My stated enjoyment of Richard's blog encompasses it as a whole; Over-all, I like what he's doing with it. I don't wish to speak for Louise but I imagine she feels the same way. I certainly don't agree with all his opinions -- if you're keeping up with this blog, you'll know we've been having a dispute here for a while -- but, by and large, I think what's he's doing is refreshing. And "cool."
If anyone has missed the point today, I fear that it's you.

 
At February 15, 2007 7:11 PM, Blogger SH said...

I have no reason to doubt your account, Bill Taylor, without checking it on Richard of Orleans' blog. My point was that "misplaced admiration" seemed to be what some other commentator was getting at, as regards whichever Mitford it was, and that person did not mention the "n" word. Richard of Orleans can produce a good post, but too often it is simply a rant, and frequently an ungrammatical one, against Britain, the British, the Americans and other Anglo-saxons, among whom you must count as well as himself. I read an article today in which it was stated that one in five Englishmen would prefer to have been born French (survey done just before Christmas). The writer went on to say that he felt not many Scots would "renounce their birthright" like that. Perhaps that's what colours my feelings!
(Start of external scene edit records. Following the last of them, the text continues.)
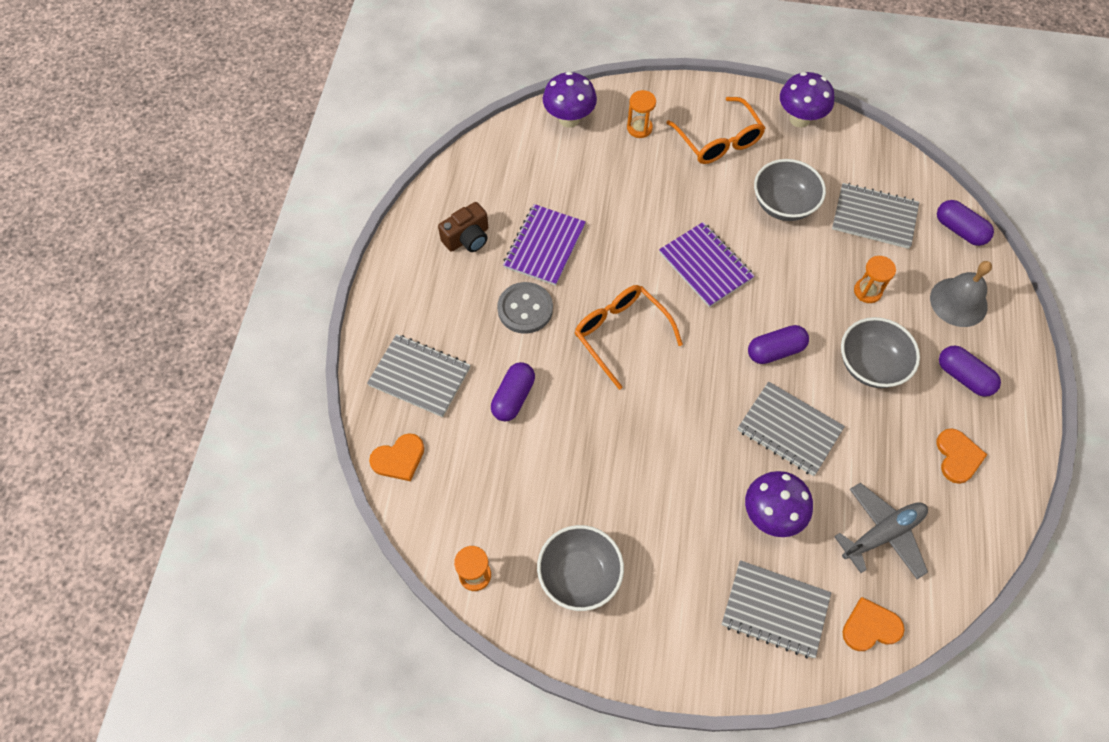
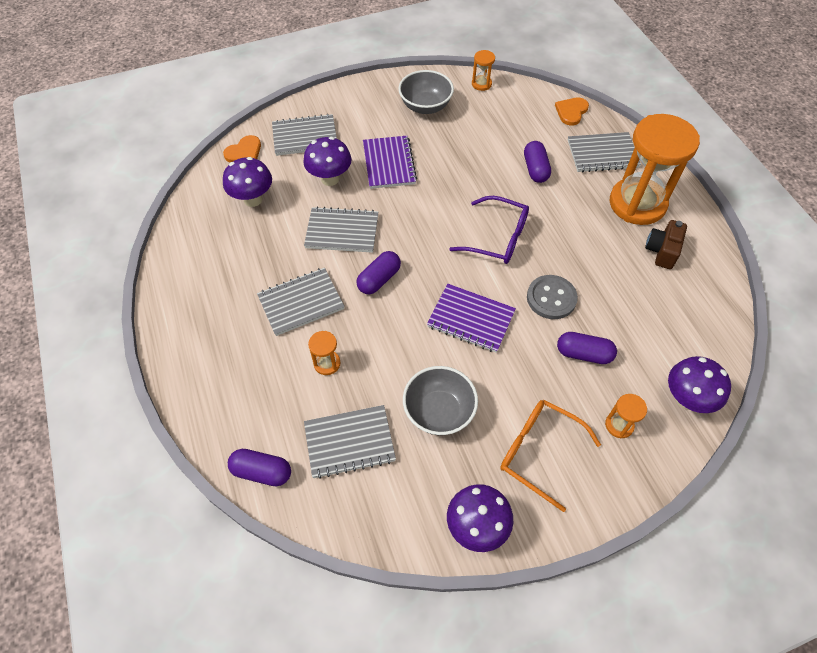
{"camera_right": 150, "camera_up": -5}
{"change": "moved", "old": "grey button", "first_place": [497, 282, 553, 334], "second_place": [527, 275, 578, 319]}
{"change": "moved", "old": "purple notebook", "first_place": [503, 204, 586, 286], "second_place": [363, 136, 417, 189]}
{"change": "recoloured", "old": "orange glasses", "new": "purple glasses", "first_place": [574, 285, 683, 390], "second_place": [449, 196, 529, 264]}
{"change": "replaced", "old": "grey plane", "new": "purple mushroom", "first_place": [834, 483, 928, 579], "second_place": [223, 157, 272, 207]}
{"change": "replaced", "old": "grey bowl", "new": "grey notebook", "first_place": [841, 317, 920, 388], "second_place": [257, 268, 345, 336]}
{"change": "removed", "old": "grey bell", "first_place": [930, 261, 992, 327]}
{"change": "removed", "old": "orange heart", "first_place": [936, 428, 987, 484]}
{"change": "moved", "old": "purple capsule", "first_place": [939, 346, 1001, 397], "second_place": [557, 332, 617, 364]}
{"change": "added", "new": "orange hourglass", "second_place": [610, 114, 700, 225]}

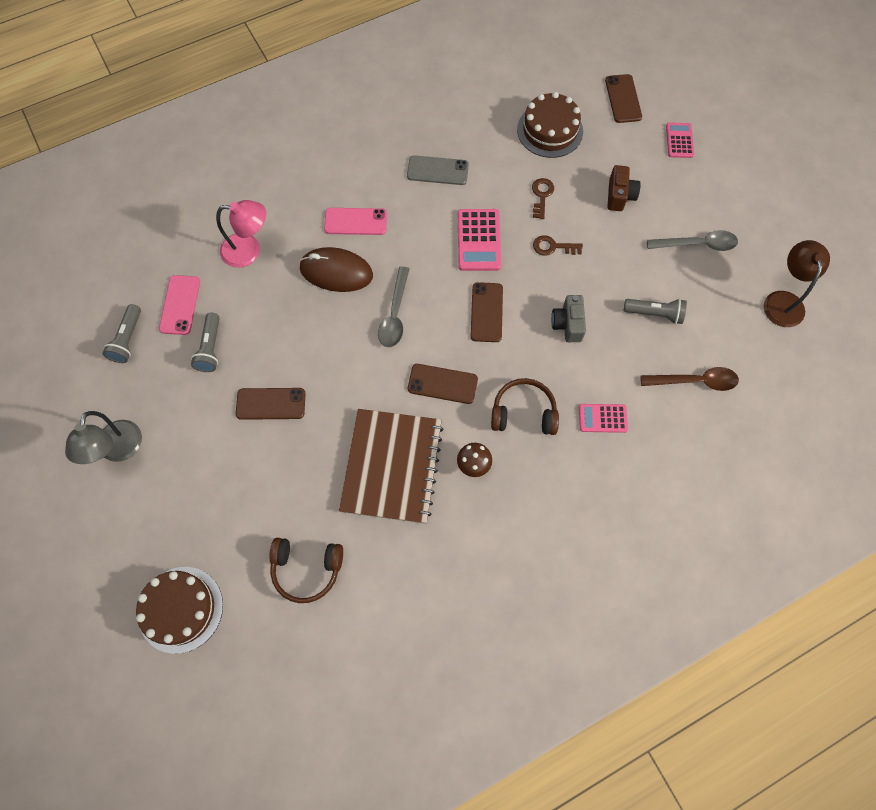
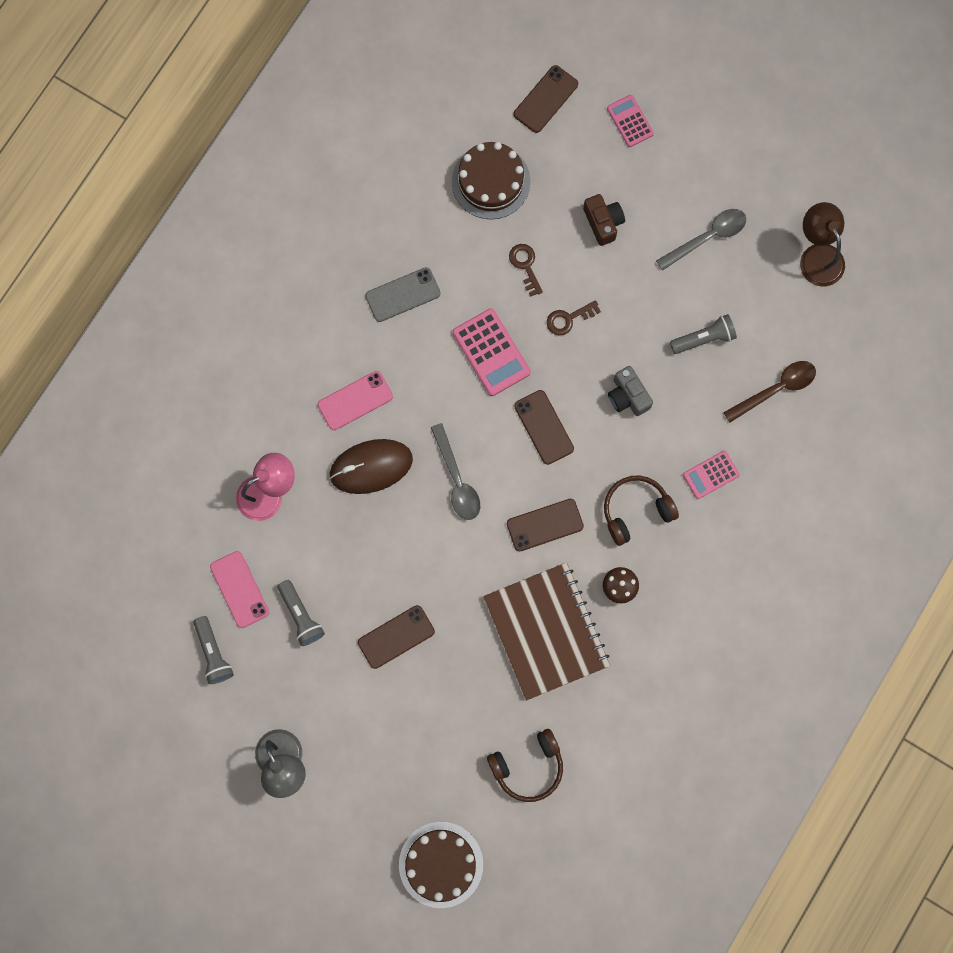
{"camera_right": -30, "camera_up": 10}
{"change": "turned", "old": "brown phone", "first_place": [605, 74, 642, 123], "second_place": [514, 65, 578, 133], "degrees": 75}

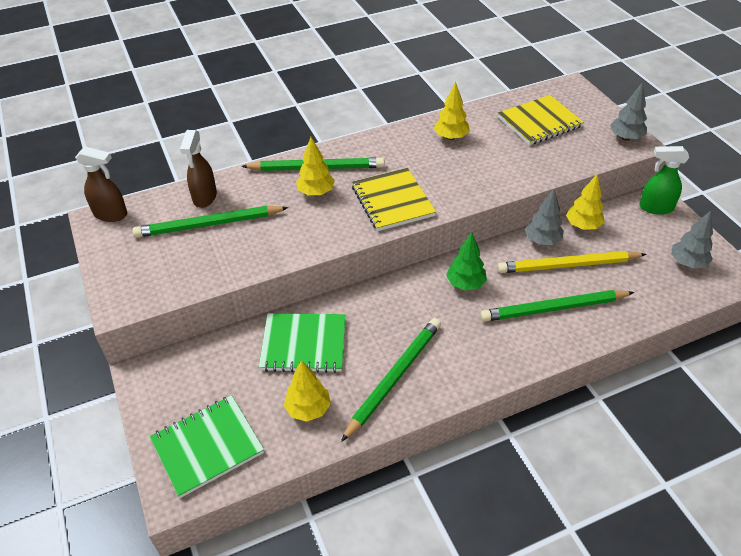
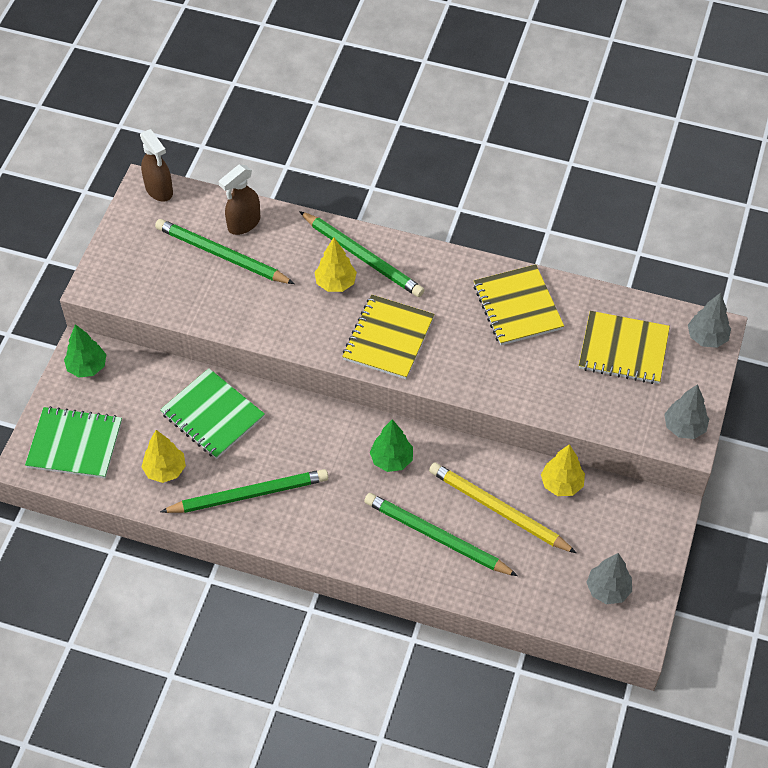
{"camera_right": 40, "camera_up": 10}
{"change": "replaced", "old": "yellow tree", "new": "yellow notebook", "first_place": [434, 82, 470, 140], "second_place": [474, 264, 564, 346]}
{"change": "moved", "old": "grey tree", "first_place": [525, 189, 564, 245], "second_place": [688, 293, 731, 348]}
{"change": "removed", "old": "green spray bottle", "first_place": [639, 146, 689, 214]}
{"change": "added", "new": "green tree", "second_place": [64, 324, 106, 378]}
I'm waiting with interest to hear what Richard has to say about today's announcement that de Villepin is actually presenting himself for election, and in Orleans!

 
At February 15, 2007 7:18 PM, Blogger Bill Taylor said...

The Mitford reference was in relation to Hitler, though, which is an overstatement entirely in line with the use of "nazi."
As I said here recently, like Richard I'm English by birth and there's no escaping that. But I very much regard myself as Canadian.
I'm sure Richard will make his feelings about de Villepin clear either here or on his own blog.

 
At February 15, 2007 7:32 PM, Blogger richard of orleans said...

1) The French and Germans didn't stop being good engineers when they were under Nazi rule. Just as the English wouldn't become good engineers were that to happen. Should one not admire the engineering feat of the Pyramids and Stone Henge because slave labour was probably used?

2) From the Francs a Germanic people, to the Franco German empire of Charlemagne,on to the Franco German duchy of the Dukes of Burgundy, the exchanges of nationality of Alsace Lorraine and the lack of a natural frontier between our nations there are many reasons to believe we are natural allies. Not least of which the French find Germany the country to which they feel closest.
3) De Villepin is follwing a prestigious path. Both Pompidou and Barre were appointed Prime Minister
having not previously held an elected post. They were to become great elected politicians

 
At February 15, 2007 8:10 PM, Blogger SH said...

Well Richard, I obviously know the wrong sort of French people; some of them even think the Rhine is a natural barrier too!

So you think that de Villepin hopes to follow in distinguished footsteps. But surely he's standing as a UMP candidate? If Ségo wins, he's on the wrong side of the fence; and if Sarko wins, I can't really see him wanting to appoint de Villepin to any post. They haven't exactly been bosom buddies in the past. It will be interesting.

 
At February 15, 2007 9:51 PM, Blogger richard of orleans said...

Well the Rhine is easier to cross than the Loire, between North and South Orléans. I had my lunch today in a restaurant on the South bank and my dinner in a restaurant on the North bank.I don't recall too much energetic effort to get from my pichet of Côte du Rhône to my pichet of Beaujolais village.And now I am back home on the south bank.

As far as de Villepin is concerned, this is France it's nothing like the UK. He'll be found a suitable slot, probably not too close to Sarko at the beginning who is looking odds on with Ségo blowing up,but things happen or as Macmillan said events by dear fellow events. Besides everybody recognises he was the best foreign minister ever.